Responsibilities
Own and strengthen AWS cloud infrastructure supporting a production AI-powered platform.
Design, implement, and maintain infrastructure running on AWS, including ECS and EKS.
Build, manage, and optimise Infrastructure as Code using Terraform.
Deploy, manage, and troubleshoot Kubernetes-based container orchestration platforms.
Develop and maintain Docker-based containerised application environments.
Automate infrastructure provisioning, configuration management, and operational workflows using Ansible.
Design, build, and maintain automated CI/CD pipelines that support reliable software delivery.
Implement and maintain monitoring, alerting, and observability using Prometheus and Grafana.
Own automated security and compliance validation processes supporting frameworks such as SOC 2 and ISO 27001.
Identify and surface compliance or security issues while working closely with engineering leadership.
Embed secure-by-design practices throughout the software development lifecycle.
Support the reliability, scalability, and security of the production platform.
Collaborate closely with software engineers to continuously improve platform operations.
Make technical and architectural decisions independently with minimal supervision.
Deliver infrastructure improvements in a fast-paced product engineering environment
Requirements
5+ years of professional experience in DevOps, DevSecOps, or a closely related role.
5+ years of hands-on experience managing production AWS environments, including ECS and EKS.

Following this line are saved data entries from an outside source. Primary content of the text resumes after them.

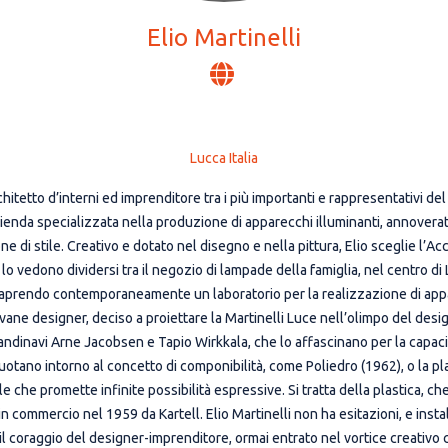
Elio Martinelli
Lucca Italia
chitetto d’interni ed imprenditore tra i più importanti e rappresentativi d
azienda specializzata nella produzione di apparecchi illuminanti, annoverat
 di stile. Creativo e dotato nel disegno e nella pittura, Elio sceglie l’Acc
vedono dividersi tra il negozio di lampade della famiglia, nel centro di Lu
aprendo contemporaneamente un laboratorio per la realizzazione di appar
ane designer, deciso a proiettare la Martinelli Luce nell’olimpo del desig
candinavi Arne Jacobsen e Tapio Wirkkala, che lo affascinano per la capac
, ruotano intorno al concetto di componibilità, come Poliedro (1962), o la p
e che promette infinite possibilità espressive. Si tratta della plastica, ch
n commercio nel 1959 da Kartell. Elio Martinelli non ha esitazioni, e insta
 coraggio del designer-imprenditore, ormai entrato nel vortice creativo c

5+ years of experience using Terraform for Infrastructure as Code.
5+ years of experience managing Kubernetes or container orchestration platforms in production.

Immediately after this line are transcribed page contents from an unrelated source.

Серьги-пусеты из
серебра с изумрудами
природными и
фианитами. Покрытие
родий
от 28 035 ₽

5+ years of experience working with Docker in production environments.
5+ years of experience using Ansible for infrastructure automation and configuration management.
5+ years of experience implementing and maintaining Prometheus and Grafana monitoring solutions.
5+ years of experience designing, building, and maintaining CI/CD pipelines and deployment automation.
Strong experience operating production cloud infrastructure.
Ability to independently own infrastructure projects from design through implementation.
Experience embedding security practices into engineering workflows.
Strong problem-solving and technical decision-making skills.
Comfortable working with minimal supervision in a fast-paced engineering environment.
Product-focused mindset with the ability to balance speed, scalability, and reliability.
Nice To Have
Experience working with security compliance frameworks such as SOC 2 and ISO 27001.
General security awareness and experience supporting compliance initiatives.
Experience working within SaaS or technology product companies.
Specific experience with Amazon EKS.
Previous ownership of infrastructure initiatives in product engineering environments.